Psychotic-like experiences resemble symptoms of psychosis, but are milder, less frequent and much more common than psychotic disorders. While these symptoms do not constitute a disorder diagnosed as psychosis, they can still be disruptive, distressing or detrimental to functional capacity. Typical psychotic-like experiences include perceptual distortions and hallucinations, suspicious paranoid thinking, delusions and bizarre, unusual thoughts.
Psychotic-like experiences are abundant among adolescents referred to care, but are generally considered fairly neutral, with only some of the adolescents reporting them as frightening, worrisome or harmful. In the study, published in the journal Psychosis, the correlation between psychotic-like experiences and depressive symptoms turned out to be strong. This link was not explained by connections between individual psychotic-like experiences and depressive symptoms, but by factors that more broadly measure paranoia and unusual thoughts. In addition to depressive symptoms, paranoid thoughts and unusual thought content were also associated with self-destructive thinking.

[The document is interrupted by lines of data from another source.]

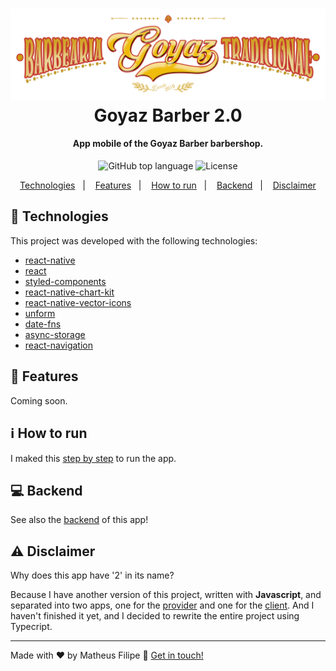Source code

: <h1 align="center">
    <img alt="Goyaz Barber" src="./.github/assets/logo3.png" />
    <br>
    Goyaz Barber 2.0
</h1>

<h4 align="center">
    App mobile of the Goyaz Barber barbershop.
</h4>

<p align="center">
  <img alt="GitHub top language" src="https://img.shields.io/github/languages/top/matheusf31/goyaz-barber-2">
  
  <img alt="License" src="https://img.shields.io/github/license/matheusf31/goyaz-barber-2">
</p>

<p align="center">
  <a href="#crystal_ball-technologies">Technologies</a>&nbsp;&nbsp;&nbsp;|&nbsp;&nbsp;&nbsp;
  <a href="#iphone-features">Features</a>&nbsp;&nbsp;&nbsp;|&nbsp;&nbsp;&nbsp;
  <a href="#information_source-how-to-run">How to run</a>&nbsp;&nbsp;&nbsp;|&nbsp;&nbsp;&nbsp;
  <a href="#computer-backend">Backend</a>&nbsp;&nbsp;&nbsp;|&nbsp;&nbsp;&nbsp;
  <a href="#warning-disclaimer">Disclaimer</a>
</p>

## :crystal_ball: Technologies

This project was developed with the following technologies:

- [react-native](https://reactnative.dev/)
- [react](https://pt-br.reactjs.org/)
- [styled-components](https://styled-components.com/)
- [react-native-chart-kit](https://github.com/indiespirit/react-native-chart-kit)
- [react-native-vector-icons](https://github.com/oblador/react-native-vector-icons)
- [unform](https://github.com/Rocketseat/unform)
- [date-fns](https://date-fns.org/)
- [async-storage](https://github.com/react-native-community/async-storage)
- [react-navigation](https://reactnavigation.org/)

## :iphone: Features

Coming soon.

## :information_source: How to run

I maked this [step by step](https://www.notion.so/How-to-run-mobile-app-with-the-server-b9e95c84e90c48a5a27aac2546dbbf13) to run the app.

## :computer: Backend

See also the <a href="https://github.com/matheusf31/goyaz-barber-backend-2">backend</a> of this app!

## :warning: Disclaimer

Why does this app have '2' in its name?

Because I have another version of this project, written with <b>Javascript</b>, and separated into two apps, one for the [provider](https://github.com/matheusf31/goyaz-barber-provider) and one for the [client](https://github.com/matheusf31/goyaz-barber-client). And I haven't finished it yet, and I decided to rewrite the entire project using Typecript.

---

Made with ♥ by Matheus Filipe :wave: [Get in touch!](https://www.linkedin.com/in/matheus-filipe-351106186/)
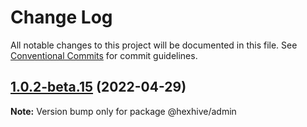 # Change Log

All notable changes to this project will be documented in this file.
See [Conventional Commits](https://conventionalcommits.org) for commit guidelines.

## [1.0.2-beta.15](https://github.com/TheTechCompany/HexHive/compare/v1.0.2-beta.14...v1.0.2-beta.15) (2022-04-29)

**Note:** Version bump only for package @hexhive/admin
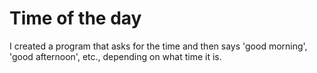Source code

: # Time of the day

I created a program that asks for the time and then says 'good morning', 'good afternoon', etc., depending on what time it is.
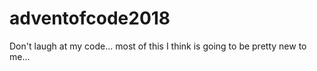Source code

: # adventofcode2018
Don't laugh at my code... most of this I think is going to be pretty new to me...
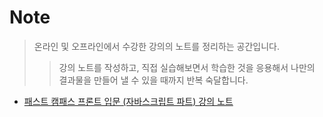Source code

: # Note

> 온라인 및 오프라인에서 수강한 강의의 노트를 정리하는 공간입니다.
>
> > 강의 노트를 작성하고, 직접 실습해보면서 학습한 것을 응용해서 나만의 결과물을 만들어 낼 수 있을 때까지 반복 숙달합니다.

- [패스트 캠패스 프론트 입문 (자바스크립트 파트) 강의 노트](https://github.com/sunghyunjeonme/TIL/tree/master/ETC/Note/FastCampus_JavaScript)

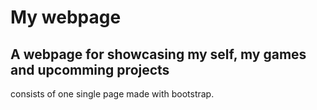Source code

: # My webpage
## A webpage for showcasing my self, my games and upcomming projects

consists of one single page made with bootstrap.
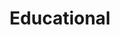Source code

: ---
title: Educational
description: Tips and tricks in programming and computer science
image: education.png

# Badge style
style:
    background: "#2a9d8f"
    color: "#fff"
---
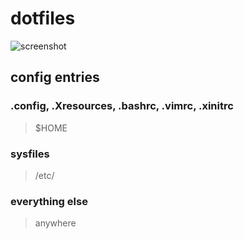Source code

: # dotfiles

![screenshot](https://i.imgur.com/pOkN9b2.jpg)

## config entries

### .config, .Xresources, .bashrc, .vimrc, .xinitrc

> $HOME

### sysfiles

> /etc/

### everything else

> anywhere
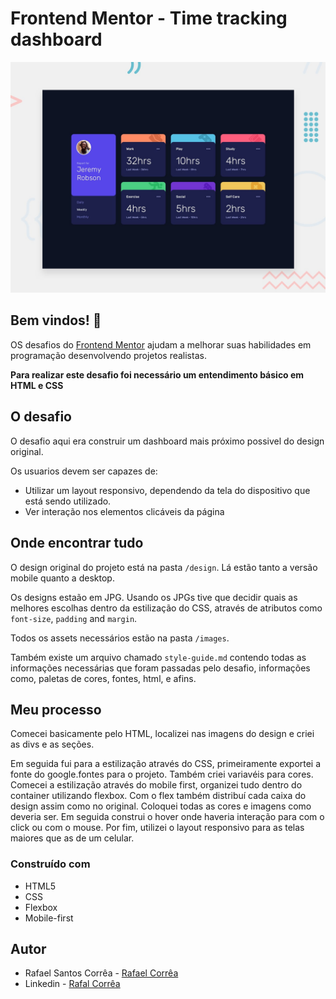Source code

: # Frontend Mentor - Time tracking dashboard

![Design preview for the Time tracking dashboard coding challenge](./design/desktop-preview.jpg)

## Bem vindos! 👋

OS desafios do [Frontend Mentor](https://www.frontendmentor.io) ajudam a melhorar suas habilidades em programação desenvolvendo projetos realistas.

**Para realizar este desafio foi necessário um entendimento básico em HTML e CSS**

## O desafio

O desafio aqui era construir um dashboard mais próximo possivel do design original.

Os usuarios devem ser capazes de:

- Utilizar um layout responsivo, dependendo da tela do dispositivo que está sendo utilizado.
- Ver interação nos elementos clicáveis da página

## Onde encontrar tudo

O design original do projeto está na pasta `/design`. Lá estão tanto a versão mobile quanto a desktop.

Os designs estaão em JPG. Usando os JPGs tive que decidir quais as melhores escolhas dentro da estilização do CSS, através de atributos como `font-size`, `padding` and `margin`.

Todos os assets necessários estão na pasta `/images`.

Também existe um arquivo chamado `style-guide.md` contendo todas as informações necessárias que foram passadas pelo desafio, informações como, paletas de cores, fontes, html, e afins.

## Meu processo

Comecei basicamente pelo HTML, localizei nas imagens do design e criei as divs e as seções.

Em seguida fui para a estilização através do CSS, primeiramente exportei a fonte do google.fontes para o projeto. Também criei variavéis para cores.
Comecei a estilização através do mobile first, organizei tudo dentro do container utilizando flexbox. Com o flex também distribuí cada caixa do design assim como no original. Coloquei todas as cores e imagens como deveria ser. 
Em seguida construi o hover onde haveria interação para com o click ou com o mouse.
Por fim, utilizei o layout responsivo para as telas maiores que as de um celular.


### Construído com

- HTML5
- CSS
- Flexbox
- Mobile-first


## Autor

- Rafael Santos Corrêa - [Rafael Corrêa](https://github.com/Faelsc)
- Linkedin - [Rafal Corrêa](https://www.linkedin.com/in/correarafaelsantos/)
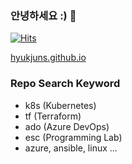 ### 안녕하세요 :) 👋
[![Hits](https://hits.seeyoufarm.com/api/count/incr/badge.svg?url=https%3A%2F%2Fgithub.com%2Fnamhj94&count_bg=%2379C83D&title_bg=%23555555&icon=github.svg&icon_color=%23E7E7E7&title=hits&edge_flat=false)](https://hits.seeyoufarm.com)

[hyukjuns.github.io](https://hyukjuns.github.io)

### Repo Search Keyword
- k8s (Kubernetes)
- tf (Terraform)
- ado (Azure DevOps)
- esc (Programming Lab)
- azure, ansible, linux ...
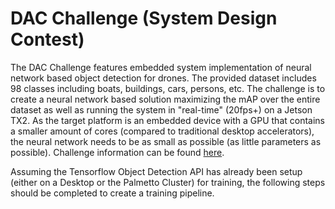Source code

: # DAC Challenge (System Design Contest)

The DAC Challenge features embedded system implementation of neural network based object detection for drones.  The provided dataset includes 98 classes including boats, buildings, cars, persons, etc.  The challenge is to create a neural network based solution maximizing the mAP over the entire dataset as well as running the system in "real-time" (20fps+) on a Jetson TX2.  As the target platform is an embedded device with a GPU that contains a smaller amount of cores (compared to traditional desktop accelerators), the neural network needs to be as small as possible (as little parameters as possible).  Challenge information can be found [here](http://www.cse.cuhk.edu.hk/~byu/2018-DAC-HDC/index.html).

Assuming the Tensorflow Object Detection API has already been setup (either on a Desktop or the Palmetto Cluster) for training, the following steps should be completed to create a training pipeline.

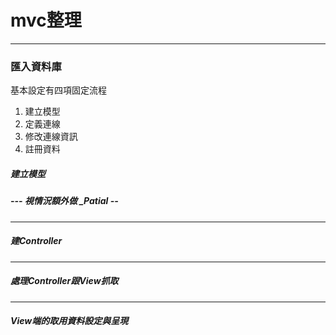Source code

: # mvc整理


---


### 匯入資料庫
 
基本設定有四項固定流程
1. 建立模型
1. 定義連線
1. 修改連線資訊
1. 註冊資料



##### 建立模型
##### --- 視情況額外做 _Patial --


---


##### 建Controller


---

##### 處理Controller跟View抓取


-----

##### View端的取用資料設定與呈現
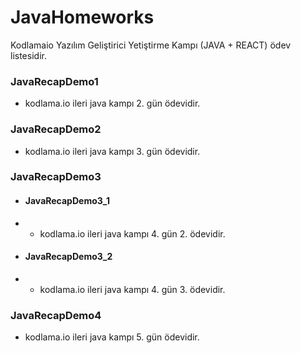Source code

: # JavaHomeworks
 Kodlamaio Yazılım Geliştirici Yetiştirme Kampı (JAVA + REACT) ödev listesidir.
 
### JavaRecapDemo1
* kodlama.io ileri java kampı 2. gün ödevidir.

### JavaRecapDemo2
* kodlama.io ileri java kampı 3. gün ödevidir.

### JavaRecapDemo3
* #### JavaRecapDemo3_1
* * kodlama.io ileri java kampı 4. gün 2. ödevidir.
* #### JavaRecapDemo3_2
* * kodlama.io ileri java kampı 4. gün 3. ödevidir.

### JavaRecapDemo4
* kodlama.io ileri java kampı 5. gün ödevidir.
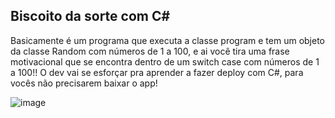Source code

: ## Biscoito da sorte com C#
<p>Basicamente é um programa que executa a classe program e tem um objeto da classe Random com números de 1 a 100, e ai você tira uma frase motivacional que se encontra dentro de um switch case com números de 1 a 100!! O dev vai se esforçar pra 
aprender a fazer deploy com C#, para vocês não precisarem baixar o app!</p>


![image](https://github.com/LucasAdao/Mensagens-motivacionais/assets/100219854/a29ee49c-c51c-4f71-a68d-55710fcb117f)



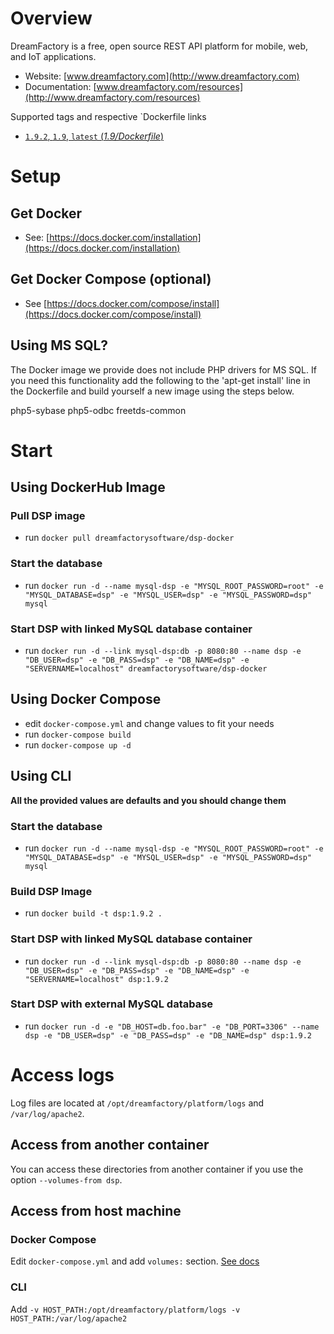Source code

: # Overview

DreamFactory is a free, open source REST API platform for mobile, web, and IoT applications. 

* Website: [www.dreamfactory.com](http://www.dreamfactory.com)
* Documentation: [www.dreamfactory.com/resources](http://www.dreamfactory.com/resources)

Supported tags and respective `Dockerfile links

- [`1.9.2`, `1.9`, `latest` (*1.9/Dockerfile*)](https://github.com/dreamfactorysoftware/dsp-docker/blob/1.9.2/Dockerfile)

# Setup

## Get Docker
- See: [https://docs.docker.com/installation](https://docs.docker.com/installation)

## Get Docker Compose (optional)
- See [https://docs.docker.com/compose/install](https://docs.docker.com/compose/install)

## Using MS SQL?
The Docker image we provide does not include PHP drivers for MS SQL. If you need this functionality add the following to the 'apt-get install' line in the Dockerfile and build yourself a new image using the steps below.

php5-sybase php5-odbc freetds-common

# Start

## Using DockerHub Image
### Pull DSP image
- run `docker pull dreamfactorysoftware/dsp-docker`

### Start the database
- run `docker run -d --name mysql-dsp -e "MYSQL_ROOT_PASSWORD=root" -e "MYSQL_DATABASE=dsp" -e "MYSQL_USER=dsp" -e "MYSQL_PASSWORD=dsp" mysql`

### Start DSP with linked MySQL database container
- run `docker run -d --link mysql-dsp:db -p 8080:80 --name dsp -e "DB_USER=dsp" -e "DB_PASS=dsp" -e "DB_NAME=dsp" -e "SERVERNAME=localhost" dreamfactorysoftware/dsp-docker`

## Using Docker Compose
- edit `docker-compose.yml` and change values to fit your needs
- run `docker-compose build`
- run `docker-compose up -d`

## Using CLI
**All the provided values are defaults and you should change them**
### Start the database
- run `docker run -d --name mysql-dsp -e "MYSQL_ROOT_PASSWORD=root" -e "MYSQL_DATABASE=dsp" -e "MYSQL_USER=dsp" -e "MYSQL_PASSWORD=dsp" mysql`

### Build DSP Image
- run `docker build -t dsp:1.9.2 .`

### Start DSP with linked MySQL database container
- run `docker run -d --link mysql-dsp:db -p 8080:80 --name dsp -e "DB_USER=dsp" -e "DB_PASS=dsp" -e "DB_NAME=dsp" -e "SERVERNAME=localhost" dsp:1.9.2`

### Start DSP with external MySQL database
- run `docker run -d -e "DB_HOST=db.foo.bar" -e "DB_PORT=3306" --name dsp -e "DB_USER=dsp" -e "DB_PASS=dsp" -e "DB_NAME=dsp" dsp:1.9.2`

# Access logs
Log files are located at `/opt/dreamfactory/platform/logs` and `/var/log/apache2`.

## Access from another container
You can access these directories from another container if you use the option `--volumes-from dsp`.

## Access from host machine
### Docker Compose
Edit `docker-compose.yml` and add `volumes:` section. [See docs](https://docs.docker.com/compose/yml/#volumes)
### CLI
Add `-v HOST_PATH:/opt/dreamfactory/platform/logs -v HOST_PATH:/var/log/apache2`

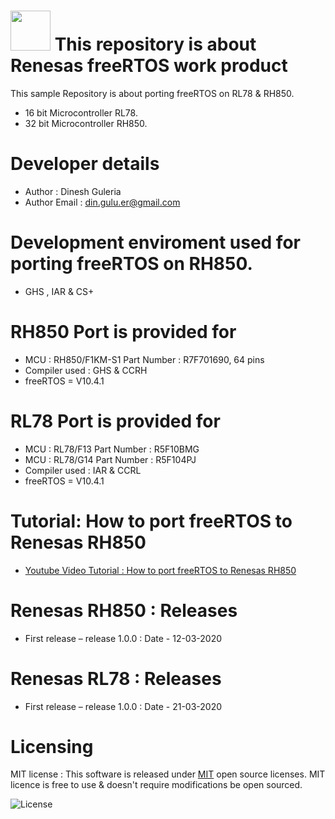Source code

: # <img src="https://encrypted-tbn0.gstatic.com/images?q=tbn:ANd9GcR7o6p4tZT_ORfBAOCJ0DD7CPSyOo3ZToXUVQ&usqp=CAU" width="64" height="64"> This repository is about Renesas freeRTOS work product
This sample Repository is about porting freeRTOS on RL78 & RH850.
* 16 bit Microcontroller RL78.
* 32 bit Microcontroller RH850.

# Developer details
* Author  : Dinesh Guleria
* Author Email : din.gulu.er@gmail.com

# Development enviroment used for porting freeRTOS on RH850.
* GHS , IAR & CS+

# RH850 Port is provided for
* MCU : RH850/F1KM-S1 Part Number : R7F701690, 64 pins
* Compiler used : GHS & CCRH
* freeRTOS = V10.4.1

# RL78 Port is provided for
* MCU : RL78/F13 Part Number : R5F10BMG
* MCU : RL78/G14 Part Number : R5F104PJ
* Compiler used : IAR & CCRL
* freeRTOS = V10.4.1

# Tutorial:  How to port freeRTOS to Renesas RH850
- [Youtube Video Tutorial : How to port freeRTOS to Renesas RH850](https://www.youtube.com/watch?v=Wvf05a59v3M)

# Renesas RH850 : Releases
* First release – release 1.0.0  : Date - 12-03-2020

# Renesas RL78 : Releases
* First release – release 1.0.0  : Date - 21-03-2020


# Licensing
MIT license : This software is released under [MIT](https://opensource.org/licenses/MIT) open source licenses.
MIT licence is free to use & doesn't require modifications be open sourced.

![](https://encrypted-tbn0.gstatic.com/images?q=tbn:ANd9GcRYQoSrP63RCORrRsqBdpHP8vywuqwxtKY1rw&usqp=CAU "License")
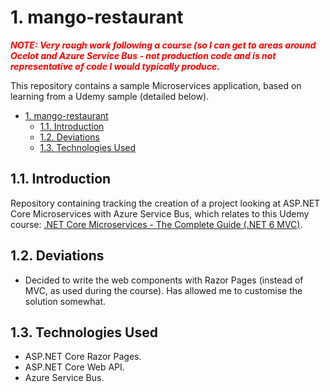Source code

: # 1. mango-restaurant

<span style="color:red">***NOTE: Very rough work following a course (so I can get to areas around Ocelot and Azure Service Bus - not production code and is not representative of code I would typically produce.***</span>

This repository contains a sample Microservices application, based on learning from a Udemy sample (detailed below).
- [1. mango-restaurant](#1-mango-restaurant)
  - [1.1. Introduction](#11-introduction)
  - [1.2. Deviations](#12-deviations)
  - [1.3. Technologies Used](#13-technologies-used)
  
## 1.1. Introduction

Repository containing tracking the creation of a project looking at ASP.NET Core Microservices with Azure Service Bus, which relates to this Udemy course: [.NET Core Microservices - The Complete Guide (.NET 6 MVC)](https://www.udemy.com/course/net-core-microservices-the-complete-guide-net-6-mvc/).

## 1.2. Deviations

- Decided to write the web components with Razor Pages (instead of MVC, as used during the course). Has allowed me to customise the solution somewhat.

## 1.3. Technologies Used

- ASP.NET Core Razor Pages.
- ASP.NET Core Web API.
- Azure Service Bus.
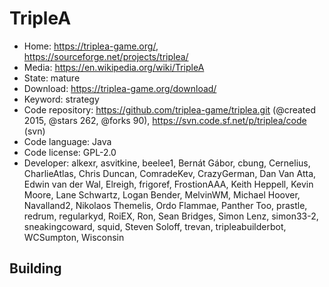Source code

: # TripleA

- Home: https://triplea-game.org/, https://sourceforge.net/projects/triplea/
- Media: https://en.wikipedia.org/wiki/TripleA
- State: mature
- Download: https://triplea-game.org/download/
- Keyword: strategy
- Code repository: https://github.com/triplea-game/triplea.git (@created 2015, @stars 262, @forks 90), https://svn.code.sf.net/p/triplea/code (svn)
- Code language: Java
- Code license: GPL-2.0
- Developer: alkexr, asvitkine, beelee1, Bernát Gábor, cbung, Cernelius, CharlieAtlas, Chris Duncan, ComradeKev, CrazyGerman, Dan Van Atta, Edwin van der Wal, Elreigh, frigoref, FrostionAAA, Keith Heppell, Kevin Moore, Lane Schwartz, Logan Bender, MelvinWM, Michael Hoover, Navalland2, Nikolaos Themelis, Ordo Flammae, Panther Too, prastle, redrum, regularkyd, RoiEX, Ron, Sean Bridges, Simon Lenz, simon33-2, sneakingcoward, squid, Steven Soloff, trevan, tripleabuilderbot, WCSumpton, Wisconsin

## Building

Making questions about psychotic-like experiences part of care
The findings show that psychotic-like experiences should be systematically surveyed in all adolescents seeking psychiatric care. It should also be assessed how frightening, worrisome or harmful they are considered to be. Particularly in the case of responses emphasising bizarre thinking and exaggerated suspiciousness, attention should also be paid to assessing mood and self-destructive thinking, as these factors can remain hidden without further enquiry.
“Our findings provide a clear recommendation for treatment practices: psychotic-like experiences should be assessed as part of routine procedures, but it is also important to determine how they are perceived. These phenomena cannot be uncovered unless separately and systematically asked,” says the principal investigator, Docent Niklas Granö.
It should be clearly explained to adolescents and their families that these symptoms are common and often manageable. In addition, applications of cognitive psychotherapy, even brief interventions, can help adolescents understand their symptoms and alleviate the strain they cause.